** Exercise description **
Return the stretch from "Berlin’s quiet revolution" through "era is ending." in the text about Germany's low‑Earth orbit military satellite plans, copied exactly.

** Text extract **
Germany declares “space war” on France with rival low‑Earth orbit constellation challenging Airbus and IRIS²

In Berlin, a new industrial alliance has set off alarm bells in Paris and Brussels, signalling that low‑Earth orbit is no longer just a field for cooperation, but a stage for rivalry between Europe’s own defence giants.

Germany is preparing a military satellite constellation in low‑Earth orbit that directly challenges France-backed Airbus and the EU’s flagship IRIS² secure connectivity programme. The project, currently dubbed “LEO‑MilSat”, is being driven by a new partnership between defence heavyweight Rheinmetall and satellite specialist OHB. Their aim: a sovereign, encrypted “military OneWeb” for German and potentially European armed forces, emergency services and critical infrastructure.

Berlin’s quiet revolution in orbit

The Rheinmetall–OHB alliance marks a sharp shift in how Germany sees space. For years, Berlin focused more on terrestrial hardware: tanks, munitions, air defence. Space was often treated as a supporting act. That era is ending.

Under the LEO‑MilSat concept, dozens or even hundreds of satellites would fly in low‑Earth orbit (typically 500 to 1,200 km above the surface). This architecture offers fast, low‑latency links and makes the network harder to knock out in a crisis.

** Provided information **
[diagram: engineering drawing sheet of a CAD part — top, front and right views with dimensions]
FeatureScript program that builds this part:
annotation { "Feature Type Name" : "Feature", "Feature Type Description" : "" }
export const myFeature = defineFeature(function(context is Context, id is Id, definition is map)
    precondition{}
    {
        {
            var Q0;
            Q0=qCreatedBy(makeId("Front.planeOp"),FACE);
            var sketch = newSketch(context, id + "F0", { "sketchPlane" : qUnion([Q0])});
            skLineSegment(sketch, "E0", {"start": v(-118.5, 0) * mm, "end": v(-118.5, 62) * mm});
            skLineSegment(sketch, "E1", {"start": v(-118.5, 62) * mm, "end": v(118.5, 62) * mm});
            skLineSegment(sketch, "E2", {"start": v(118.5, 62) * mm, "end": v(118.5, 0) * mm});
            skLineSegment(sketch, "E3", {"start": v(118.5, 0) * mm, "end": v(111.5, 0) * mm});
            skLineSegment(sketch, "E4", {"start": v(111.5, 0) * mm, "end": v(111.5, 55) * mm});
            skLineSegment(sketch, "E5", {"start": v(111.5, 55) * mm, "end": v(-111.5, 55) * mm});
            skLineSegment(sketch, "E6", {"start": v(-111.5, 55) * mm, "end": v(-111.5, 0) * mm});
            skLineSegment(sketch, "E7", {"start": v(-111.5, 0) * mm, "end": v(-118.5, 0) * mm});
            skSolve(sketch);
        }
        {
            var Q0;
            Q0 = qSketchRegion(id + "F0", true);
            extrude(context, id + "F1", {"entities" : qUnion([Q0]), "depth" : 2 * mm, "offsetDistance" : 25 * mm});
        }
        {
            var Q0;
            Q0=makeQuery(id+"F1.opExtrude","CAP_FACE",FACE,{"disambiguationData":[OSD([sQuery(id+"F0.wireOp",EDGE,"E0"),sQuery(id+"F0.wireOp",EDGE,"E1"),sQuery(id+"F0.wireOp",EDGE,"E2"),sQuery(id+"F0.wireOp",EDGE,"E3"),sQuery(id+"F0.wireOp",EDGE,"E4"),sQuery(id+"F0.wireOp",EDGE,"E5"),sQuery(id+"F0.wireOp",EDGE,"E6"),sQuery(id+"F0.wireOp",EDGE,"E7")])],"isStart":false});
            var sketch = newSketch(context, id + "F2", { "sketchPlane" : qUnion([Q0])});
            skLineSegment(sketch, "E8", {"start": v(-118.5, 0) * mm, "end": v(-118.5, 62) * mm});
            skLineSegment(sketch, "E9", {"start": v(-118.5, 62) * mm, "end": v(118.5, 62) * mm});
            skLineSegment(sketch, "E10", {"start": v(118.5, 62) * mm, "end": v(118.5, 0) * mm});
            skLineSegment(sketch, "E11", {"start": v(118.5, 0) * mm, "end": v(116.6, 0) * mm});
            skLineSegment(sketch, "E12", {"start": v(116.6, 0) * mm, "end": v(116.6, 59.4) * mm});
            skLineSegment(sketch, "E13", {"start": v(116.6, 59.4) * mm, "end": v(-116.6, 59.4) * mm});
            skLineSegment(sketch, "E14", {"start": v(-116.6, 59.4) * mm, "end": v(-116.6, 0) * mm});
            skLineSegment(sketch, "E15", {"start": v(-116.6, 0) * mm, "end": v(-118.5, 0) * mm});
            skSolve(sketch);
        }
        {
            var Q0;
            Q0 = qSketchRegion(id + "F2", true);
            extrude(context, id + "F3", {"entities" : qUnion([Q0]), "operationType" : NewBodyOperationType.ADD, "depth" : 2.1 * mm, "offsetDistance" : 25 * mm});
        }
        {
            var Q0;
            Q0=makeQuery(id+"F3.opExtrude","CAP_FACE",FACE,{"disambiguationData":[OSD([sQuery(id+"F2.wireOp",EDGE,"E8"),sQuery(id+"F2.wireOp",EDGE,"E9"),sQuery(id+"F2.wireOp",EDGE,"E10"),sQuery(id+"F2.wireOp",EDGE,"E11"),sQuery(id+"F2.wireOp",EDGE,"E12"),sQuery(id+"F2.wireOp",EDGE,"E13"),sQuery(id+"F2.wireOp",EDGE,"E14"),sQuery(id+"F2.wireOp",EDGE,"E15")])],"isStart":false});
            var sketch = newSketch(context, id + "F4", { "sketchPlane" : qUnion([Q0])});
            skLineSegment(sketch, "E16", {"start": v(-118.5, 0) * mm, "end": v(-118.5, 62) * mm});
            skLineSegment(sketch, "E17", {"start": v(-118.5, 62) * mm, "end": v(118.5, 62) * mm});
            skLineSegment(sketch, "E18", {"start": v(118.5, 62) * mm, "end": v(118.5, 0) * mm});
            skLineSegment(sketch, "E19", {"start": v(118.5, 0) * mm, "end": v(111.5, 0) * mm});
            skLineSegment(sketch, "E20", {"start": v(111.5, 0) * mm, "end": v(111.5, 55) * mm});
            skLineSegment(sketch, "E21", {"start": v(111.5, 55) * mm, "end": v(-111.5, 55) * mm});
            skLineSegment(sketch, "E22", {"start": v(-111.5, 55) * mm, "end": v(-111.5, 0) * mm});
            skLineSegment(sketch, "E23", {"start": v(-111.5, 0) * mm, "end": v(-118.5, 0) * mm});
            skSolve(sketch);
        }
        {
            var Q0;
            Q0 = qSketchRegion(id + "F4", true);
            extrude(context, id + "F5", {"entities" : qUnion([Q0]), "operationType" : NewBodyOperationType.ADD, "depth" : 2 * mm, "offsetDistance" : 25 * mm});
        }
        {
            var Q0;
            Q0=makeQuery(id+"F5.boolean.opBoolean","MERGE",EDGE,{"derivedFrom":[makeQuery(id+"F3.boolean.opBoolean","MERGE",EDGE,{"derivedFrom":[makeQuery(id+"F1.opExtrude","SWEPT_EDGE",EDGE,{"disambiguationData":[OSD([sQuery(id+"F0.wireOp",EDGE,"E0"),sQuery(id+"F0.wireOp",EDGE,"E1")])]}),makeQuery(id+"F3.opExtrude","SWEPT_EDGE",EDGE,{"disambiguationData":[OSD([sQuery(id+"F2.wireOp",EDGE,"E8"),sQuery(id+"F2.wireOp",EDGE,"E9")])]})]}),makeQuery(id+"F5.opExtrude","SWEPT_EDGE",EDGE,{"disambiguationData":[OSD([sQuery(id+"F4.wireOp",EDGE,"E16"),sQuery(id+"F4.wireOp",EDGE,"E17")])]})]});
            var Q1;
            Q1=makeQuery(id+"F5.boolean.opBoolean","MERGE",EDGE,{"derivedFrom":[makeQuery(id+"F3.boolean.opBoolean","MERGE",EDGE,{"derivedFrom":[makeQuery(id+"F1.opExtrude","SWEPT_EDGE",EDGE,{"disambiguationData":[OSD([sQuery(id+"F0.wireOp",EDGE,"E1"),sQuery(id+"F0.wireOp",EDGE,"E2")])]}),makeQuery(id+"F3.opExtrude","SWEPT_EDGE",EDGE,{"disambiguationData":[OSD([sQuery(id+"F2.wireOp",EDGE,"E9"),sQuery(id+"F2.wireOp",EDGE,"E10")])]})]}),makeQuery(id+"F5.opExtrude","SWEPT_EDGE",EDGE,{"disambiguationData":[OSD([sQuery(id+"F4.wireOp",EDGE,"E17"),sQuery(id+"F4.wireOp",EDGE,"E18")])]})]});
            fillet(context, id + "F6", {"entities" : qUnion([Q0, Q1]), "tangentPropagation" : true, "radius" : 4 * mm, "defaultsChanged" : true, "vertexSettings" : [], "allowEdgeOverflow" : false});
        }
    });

** Correct result **
Berlin’s quiet revolution in orbit

The Rheinmetall–OHB alliance marks a sharp shift in how Germany sees space. For years, Berlin focused more on terrestrial hardware: tanks, munitions, air defence. Space was often treated as a supporting act. That era is ending.